__Task objective__.
Return each line exactly as written. Begin with the first line of the entries and end with the line that has "Les membres inférieurs regroupent les muscles".

Entries taken from a collection
————————

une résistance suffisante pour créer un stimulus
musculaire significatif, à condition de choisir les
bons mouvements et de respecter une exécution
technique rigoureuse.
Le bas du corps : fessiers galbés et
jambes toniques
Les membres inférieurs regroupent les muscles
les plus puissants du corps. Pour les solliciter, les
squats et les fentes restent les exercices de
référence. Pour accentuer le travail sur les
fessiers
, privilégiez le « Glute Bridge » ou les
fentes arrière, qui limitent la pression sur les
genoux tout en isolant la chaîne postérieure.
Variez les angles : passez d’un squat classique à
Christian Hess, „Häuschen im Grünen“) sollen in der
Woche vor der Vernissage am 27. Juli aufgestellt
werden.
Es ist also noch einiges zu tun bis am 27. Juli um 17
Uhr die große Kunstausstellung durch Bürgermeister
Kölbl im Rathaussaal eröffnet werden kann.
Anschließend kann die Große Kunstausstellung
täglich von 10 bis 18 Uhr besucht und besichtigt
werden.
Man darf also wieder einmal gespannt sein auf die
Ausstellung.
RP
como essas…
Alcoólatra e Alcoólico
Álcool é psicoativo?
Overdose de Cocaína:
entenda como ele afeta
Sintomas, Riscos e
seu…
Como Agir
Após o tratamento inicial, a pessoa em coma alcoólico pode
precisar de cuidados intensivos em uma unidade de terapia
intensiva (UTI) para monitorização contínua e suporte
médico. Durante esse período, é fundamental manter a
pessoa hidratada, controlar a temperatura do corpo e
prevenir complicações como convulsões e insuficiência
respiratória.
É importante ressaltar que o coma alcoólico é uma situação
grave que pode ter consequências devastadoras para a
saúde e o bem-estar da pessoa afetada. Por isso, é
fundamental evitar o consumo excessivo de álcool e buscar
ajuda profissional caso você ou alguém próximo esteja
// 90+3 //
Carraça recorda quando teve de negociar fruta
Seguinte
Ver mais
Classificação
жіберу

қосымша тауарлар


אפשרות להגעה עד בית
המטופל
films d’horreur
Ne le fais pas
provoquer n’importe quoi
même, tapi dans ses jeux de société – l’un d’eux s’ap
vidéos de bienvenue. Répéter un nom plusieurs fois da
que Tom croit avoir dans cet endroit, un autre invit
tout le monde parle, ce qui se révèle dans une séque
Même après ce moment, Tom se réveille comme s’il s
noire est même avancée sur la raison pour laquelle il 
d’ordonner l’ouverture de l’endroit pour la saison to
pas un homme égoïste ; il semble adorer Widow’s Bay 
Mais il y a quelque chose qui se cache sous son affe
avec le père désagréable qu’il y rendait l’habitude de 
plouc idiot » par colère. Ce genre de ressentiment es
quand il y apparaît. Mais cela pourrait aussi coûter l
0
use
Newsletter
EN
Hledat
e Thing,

————————

__Response area__.
une résistance suffisante pour créer un stimulus
musculaire significatif, à condition de choisir les
bons mouvements et de respecter une exécution
technique rigoureuse.
Le bas du corps : fessiers galbés et
jambes toniques
Les membres inférieurs regroupent les muscles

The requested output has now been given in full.